== Segment start ==

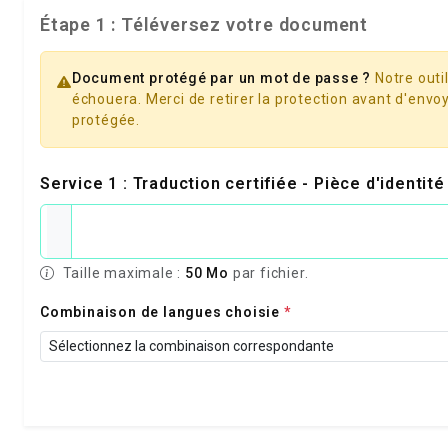
Étape 1 : Téléversez votre document
Document protégé par un mot de passe ?
Notre outil
échouera. Merci de retirer la protection avant d'envoy
protégée.
Service 1 : Traduction certifiée - Pièce d'identit
Taille maximale :
50 Mo
par fichier.
Combinaison de langues choisie
*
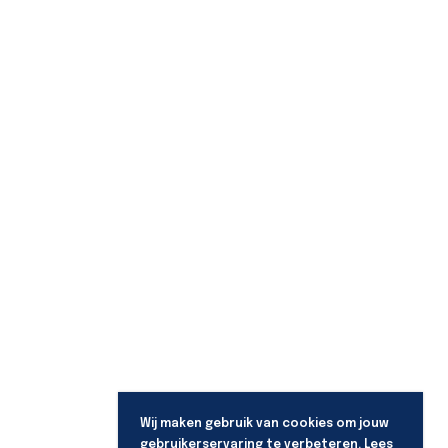
Wij maken gebruik van cookies om jouw
gebruikerservaring te verbeteren. Lees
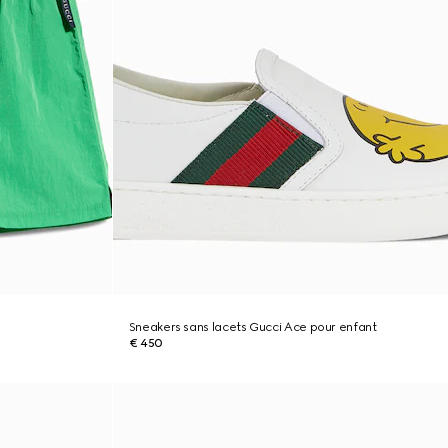
Sneakers sans lacets Gucci Ace pour enfant
€ 450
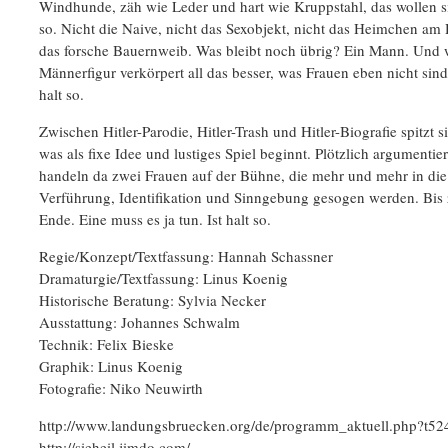
Windhunde, zäh wie Leder und hart wie Kruppstahl, das wollen sie
so. Nicht die Naive, nicht das Sexobjekt, nicht das Heimchen am 
das forsche Bauernweib. Was bleibt noch übrig? Ein Mann. Und 
Männerfigur verkörpert all das besser, was Frauen eben nicht sind?
halt so.
Zwischen Hitler-Parodie, Hitler-Trash und Hitler-Biografie spitzt s
was als fixe Idee und lustiges Spiel beginnt. Plötzlich argumentie
handeln da zwei Frauen auf der Bühne, die mehr und mehr in die
Verführung, Identifikation und Sinngebung gesogen werden. Bis 
Ende. Eine muss es ja tun. Ist halt so.
Regie/Konzept/Textfassung: Hannah Schassner
Dramaturgie/Textfassung: Linus Koenig
Historische Beratung: Sylvia Necker
Ausstattung: Johannes Schwalm
Technik: Felix Bieske
Graphik: Linus Koenig
Fotografie: Niko Neuwirth
http://www.landungsbruecken.org/de/programm_aktuell.php?t52
http://sieheil.jimdo.com/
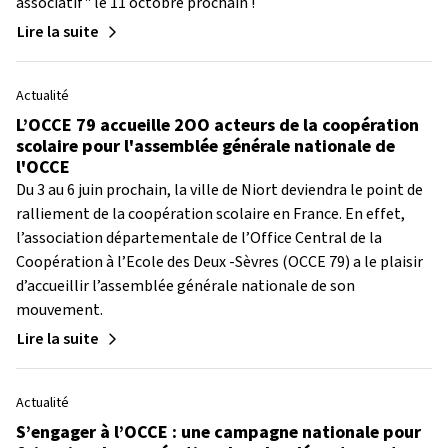
associatif" le 11 octobre prochain !
Lire la suite
Actualité
L’OCCE 79 accueille 2OO acteurs de la coopération
scolaire pour l'assemblée générale nationale de
l'OCCE
Du 3 au 6 juin prochain, la ville de Niort deviendra le point de
ralliement de la coopération scolaire en France. En effet,
l’association départementale de l’Office Central de la
Coopération à l’Ecole des Deux -Sèvres (OCCE 79) a le plaisir
d’accueillir l’assemblée générale nationale de son
mouvement.
Lire la suite
Actualité
S’engager à l’OCCE : une campagne nationale pour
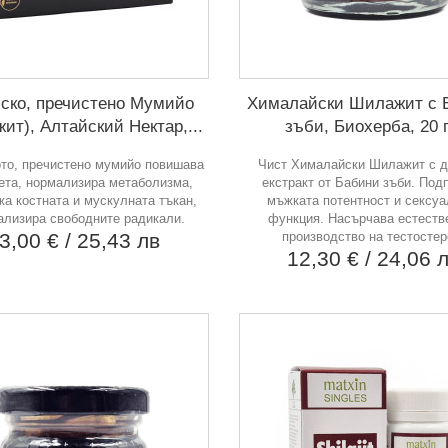
ско, пречистено Мумийо
Хималайски Шилажит с 
ит), Алтайский Нектар,...
зъби, Биохерба, 20 г
то, пречистено мумийо повишава
Чист Хималайски Шилажит с д
ета, нормализира метаболизма,
екстракт от Бабини зъби. Под
а костната и мускулната тъкан,
мъжката потентност и сексуа
ализира свободните радикали.
функция. Насърчава естеств
3,00 €
/ 25,43 лв
производство на тестостер
12,30 €
/ 24,06 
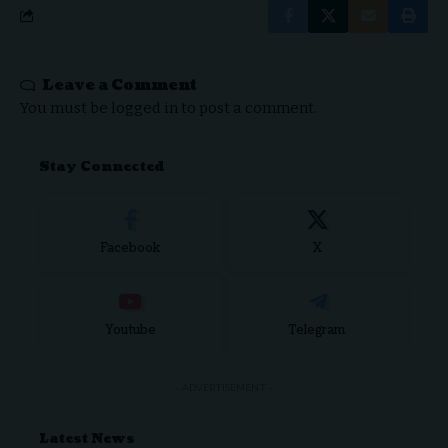
Leave a Comment
You must be
logged in
to post a comment.
Stay Connected
Facebook
X
Youtube
Telegram
- ADVERTISEMENT -
Latest News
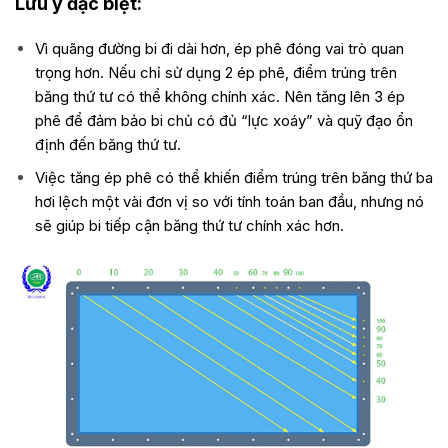
Lưu ý đặc biệt:
Vì quãng đường bi đi dài hơn, ép phê đóng vai trò quan
trọng hơn. Nếu chỉ sử dụng 2 ép phê, điểm trúng trên
băng thứ tư có thể không chính xác. Nên tăng lên 3 ép
phê để đảm bảo bi chủ có đủ “lực xoáy” và quỹ đạo ổn
định đến băng thứ tư.
Việc tăng ép phê có thể khiến điểm trúng trên băng thứ ba
hơi lệch một vài đơn vị so với tính toán ban đầu, nhưng nó
sẽ giúp bi tiếp cận băng thứ tư chính xác hơn.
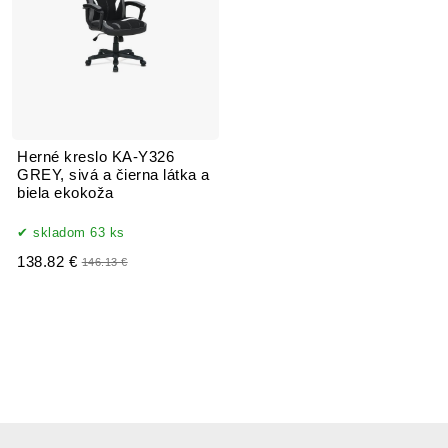
Herné kreslo KA-Y326
GREY, sivá a čierna látka a
biela ekokoža
skladom 63 ks
138.82 €
146.13 €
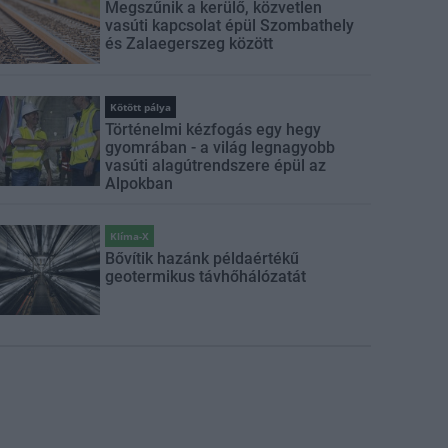
Megszűnik a kerülő, közvetlen
vasúti kapcsolat épül Szombathely
és Zalaegerszeg között
Kötött pálya
Történelmi kézfogás egy hegy
gyomrában - a világ legnagyobb
vasúti alagútrendszere épül az
Alpokban
Klíma-X
Bővítik hazánk példaértékű
geotermikus távhőhálózatát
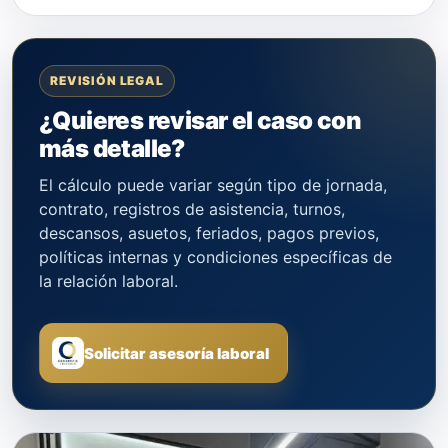
REVISIÓN LEGAL
¿Quieres revisar el caso con
más detalle?
El cálculo puede variar según tipo de jornada,
contrato, registros de asistencia, turnos,
descansos, asuetos, feriados, pagos previos,
políticas internas y condiciones específicas de
la relación laboral.
Solicitar asesoría laboral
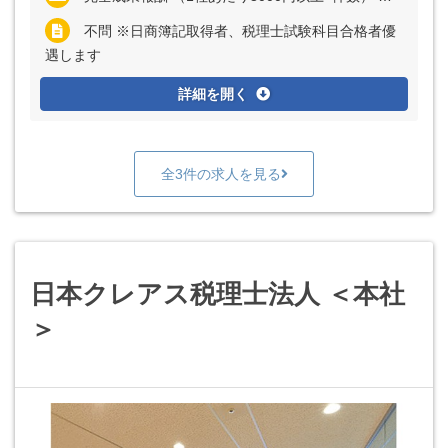
不問 ※日商簿記取得者、税理士試験科目合格者優
遇します
詳細を開く
全3件の求人を見る
日本クレアス税理士法人 ＜本社
＞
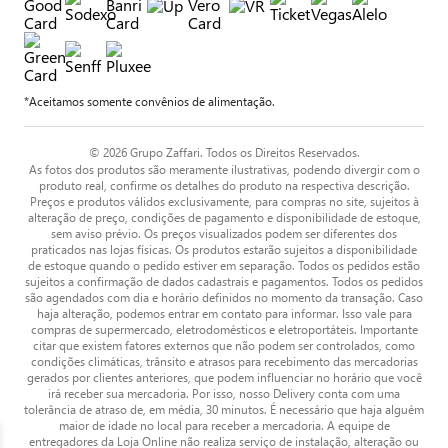
*Aceitamos somente convênios de alimentação.
© 2026 Grupo Zaffari. Todos os Direitos Reservados.
As fotos dos produtos são meramente ilustrativas, podendo divergir com o
produto real, confirme os detalhes do produto na respectiva descrição.
Preços e produtos válidos exclusivamente, para compras no site, sujeitos à
alteração de preço, condições de pagamento e disponibilidade de estoque,
sem aviso prévio. Os preços visualizados podem ser diferentes dos
praticados nas lojas físicas. Os produtos estarão sujeitos a disponibilidade
de estoque quando o pedido estiver em separação. Todos os pedidos estão
sujeitos a confirmação de dados cadastrais e pagamentos. Todos os pedidos
são agendados com dia e horário definidos no momento da transação. Caso
haja alteração, podemos entrar em contato para informar. Isso vale para
compras de supermercado, eletrodomésticos e eletroportáteis. Importante
citar que existem fatores externos que não podem ser controlados, como
condições climáticas, trânsito e atrasos para recebimento das mercadorias
gerados por clientes anteriores, que podem influenciar no horário que você
irá receber sua mercadoria. Por isso, nosso Delivery conta com uma
tolerância de atraso de, em média, 30 minutos. É necessário que haja alguém
maior de idade no local para receber a mercadoria. A equipe de
entregadores da Loja Online não realiza serviço de instalação, alteração ou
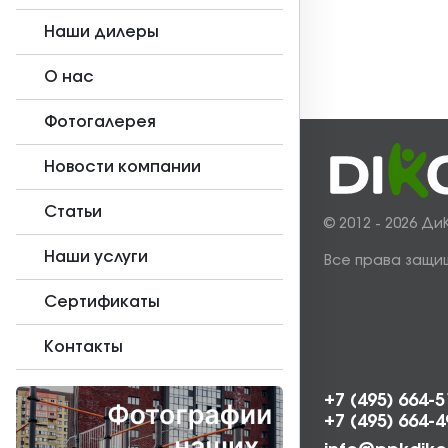
Наши дилеры
О нас
Фотогалерея
Новости компании
Статьи
© 2012 - 2026 Ди
Наши услуги
Все права защи
Сертификаты
Контакты
+7 (495) 664-5
+7 (495) 664-4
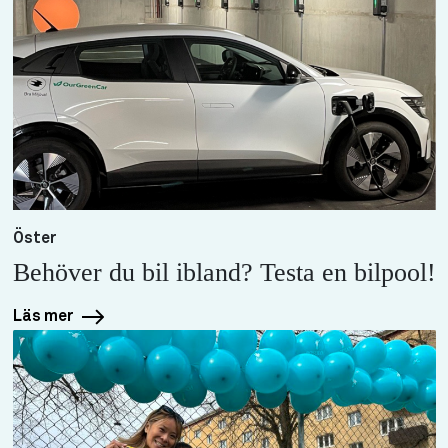
Öster
Behöver du bil ibland? Testa en bilpool!
Läs mer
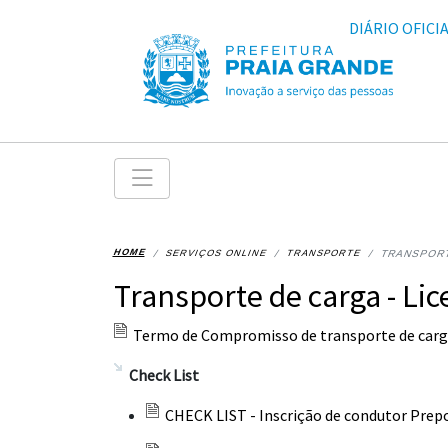
DIÁRIO OFICI
HOME
SERVIÇOS ONLINE
TRANSPORTE
TRANSPORT
Transporte de carga - Li
Termo de Compromisso de transporte de carga
Check List
CHECK LIST - Inscrição de condutor Prep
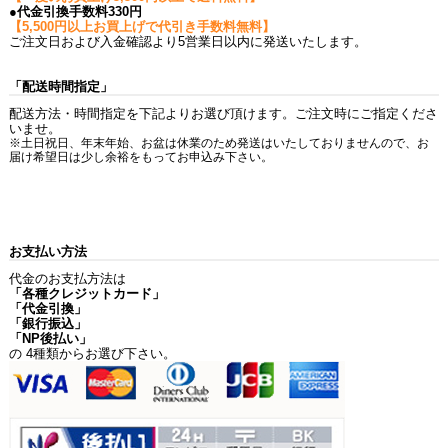
●代金引換手数料330円
【5,500円以上お買上げで代引き手数料無料】
ご注文日および入金確認より5営業日以内に発送いたします。
「配送時間指定」
配送方法・時間指定を下記よりお選び頂けます。ご注文時にご指定くださ
いませ。
※土日祝日、年末年始、お盆は休業のため発送はいたしておりませんので、お
届け希望日は少し余裕をもってお申込み下さい。
お支払い方法
代金のお支払方法は
「各種クレジットカード」
「代金引換」
「銀行振込」
「NP後払い」
の 4種類からお選び下さい。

== Segment end ==

__Task to carry out__:
Please return the text of the data above word for word, from first line to last, leaving out the bracketed picture markers.

__Result of the exercise__:
Étape 1 : Téléversez votre document
Document protégé par un mot de passe ?
Notre outil
échouera. Merci de retirer la protection avant d'envoy
protégée.
Service 1 : Traduction certifiée - Pièce d'identit
Taille maximale :
50 Mo
par fichier.
Combinaison de langues choisie
*
Wij maken gebruik van cookies om jouw
gebruikerservaring te verbeteren. Lees
Sneakers sans lacets Gucci Ace pour enfant
€ 450
Windhunde, zäh wie Leder und hart wie Kruppstahl, das wollen sie
so. Nicht die Naive, nicht das Sexobjekt, nicht das Heimchen am 
das forsche Bauernweib. Was bleibt noch übrig? Ein Mann. Und 
Männerfigur verkörpert all das besser, was Frauen eben nicht sind?
halt so.
Zwischen Hitler-Parodie, Hitler-Trash und Hitler-Biografie spitzt s
was als fixe Idee und lustiges Spiel beginnt. Plötzlich argumentie
handeln da zwei Frauen auf der Bühne, die mehr und mehr in die
Verführung, Identifikation und Sinngebung gesogen werden. Bis 
Ende. Eine muss es ja tun. Ist halt so.
Regie/Konzept/Textfassung: Hannah Schassner
Dramaturgie/Textfassung: Linus Koenig
Historische Beratung: Sylvia Necker
Ausstattung: Johannes Schwalm
Technik: Felix Bieske
Graphik: Linus Koenig
Fotografie: Niko Neuwirth
http://www.landungsbruecken.org/de/programm_aktuell.php?t52
http://sieheil.jimdo.com/
associatif" le 11 octobre prochain !
Lire la suite
Actualité
L’OCCE 79 accueille 2OO acteurs de la coopération
scolaire pour l'assemblée générale nationale de
l'OCCE
Du 3 au 6 juin prochain, la ville de Niort deviendra le point de
ralliement de la coopération scolaire en France. En effet,
l’association départementale de l’Office Central de la
Coopération à l’Ecole des Deux -Sèvres (OCCE 79) a le plaisir
d’accueillir l’assemblée générale nationale de son
mouvement.
Lire la suite
Actualité
S’engager à l’OCCE : une campagne nationale pour
ско, пречистено Мумийо
Хималайски Шилажит с 
ит), Алтайский Нектар,...
зъби, Биохерба, 20 г
то, пречистено мумийо повишава
Чист Хималайски Шилажит с д
ета, нормализира метаболизма,
екстракт от Бабини зъби. Под
а костната и мускулната тъкан,
мъжката потентност и сексуа
ализира свободните радикали.
функция. Насърчава естеств
3,00 €
/ 25,43 лв
производство на тестостер
12,30 €
/ 24,06 
Leave a Comment
You must be
logged in
to post a comment.
Stay Connected
Facebook
X
Youtube
Telegram
- ADVERTISEMENT -
Latest News
Lưu ý đặc biệt:
Vì quãng đường bi đi dài hơn, ép phê đóng vai trò quan
trọng hơn. Nếu chỉ sử dụng 2 ép phê, điểm trúng trên
băng thứ tư có thể không chính xác. Nên tăng lên 3 ép
phê để đảm bảo bi chủ có đủ “lực xoáy” và quỹ đạo ổn
định đến băng thứ tư.
Việc tăng ép phê có thể khiến điểm trúng trên băng thứ ba
hơi lệch một vài đơn vị so với tính toán ban đầu, nhưng nó
sẽ giúp bi tiếp cận băng thứ tư chính xác hơn.
Herné kreslo KA-Y326
GREY, sivá a čierna látka a
biela ekokoža
skladom 63 ks
138.82 €
146.13 €
Megszűnik a kerülő, közvetlen
vasúti kapcsolat épül Szombathely
és Zalaegerszeg között
Kötött pálya
Történelmi kézfogás egy hegy
gyomrában - a világ legnagyobb
vasúti alagútrendszere épül az
Alpokban
Klíma-X
Bővítik hazánk példaértékű
geotermikus távhőhálózatát
REVISIÓN LEGAL
¿Quieres revisar el caso con
más detalle?
El cálculo puede variar según tipo de jornada,
contrato, registros de asistencia, turnos,
descansos, asuetos, feriados, pagos previos,
políticas internas y condiciones específicas de
la relación laboral.
Solicitar asesoría laboral
不問 ※日商簿記取得者、税理士試験科目合格者優
遇します
詳細を開く
全3件の求人を見る
日本クレアス税理士法人 ＜本社
＞
*Aceitamos somente convênios de alimentação.
© 2026 Grupo Zaffari. Todos os Direitos Reservados.
As fotos dos produtos são meramente ilustrativas, podendo divergir com o
produto real, confirme os detalhes do produto na respectiva descrição.
Preços e produtos válidos exclusivamente, para compras no site, sujeitos à
alteração de preço, condições de pagamento e disponibilidade de estoque,
sem aviso prévio. Os preços visualizados podem ser diferentes dos
praticados nas lojas físicas. Os produtos estarão sujeitos a disponibilidade
de estoque quando o pedido estiver em separação. Todos os pedidos estão
sujeitos a confirmação de dados cadastrais e pagamentos. Todos os pedidos
são agendados com dia e horário definidos no momento da transação. Caso
haja alteração, podemos entrar em contato para informar. Isso vale para
compras de supermercado, eletrodomésticos e eletroportáteis. Importante
citar que existem fatores externos que não podem ser controlados, como
condições climáticas, trânsito e atrasos para recebimento das mercadorias
gerados por clientes anteriores, que podem influenciar no horário que você
irá receber sua mercadoria. Por isso, nosso Delivery conta com uma
tolerância de atraso de, em média, 30 minutos. É necessário que haja alguém
maior de idade no local para receber a mercadoria. A equipe de
entregadores da Loja Online não realiza serviço de instalação, alteração ou
Наши дилеры
О нас
Фотогалерея
Новости компании
Статьи
© 2012 - 2026 Ди
Наши услуги
Все права защи
Сертификаты
Контакты
+7 (495) 664-5
+7 (495) 664-4
Öster
Behöver du bil ibland? Testa en bilpool!
Läs mer
DIÁRIO OFICI
HOME
SERVIÇOS ONLINE
TRANSPORTE
TRANSPORT
Transporte de carga - Li
Termo de Compromisso de transporte de carga
Check List
CHECK LIST - Inscrição de condutor Prep
●代金引換手数料330円
【5,500円以上お買上げで代引き手数料無料】
ご注文日および入金確認より5営業日以内に発送いたします。
「配送時間指定」
配送方法・時間指定を下記よりお選び頂けます。ご注文時にご指定くださ
いませ。
※土日祝日、年末年始、お盆は休業のため発送はいたしておりませんので、お
届け希望日は少し余裕をもってお申込み下さい。
お支払い方法
代金のお支払方法は
「各種クレジットカード」
「代金引換」
「銀行振込」
「NP後払い」
の 4種類からお選び下さい。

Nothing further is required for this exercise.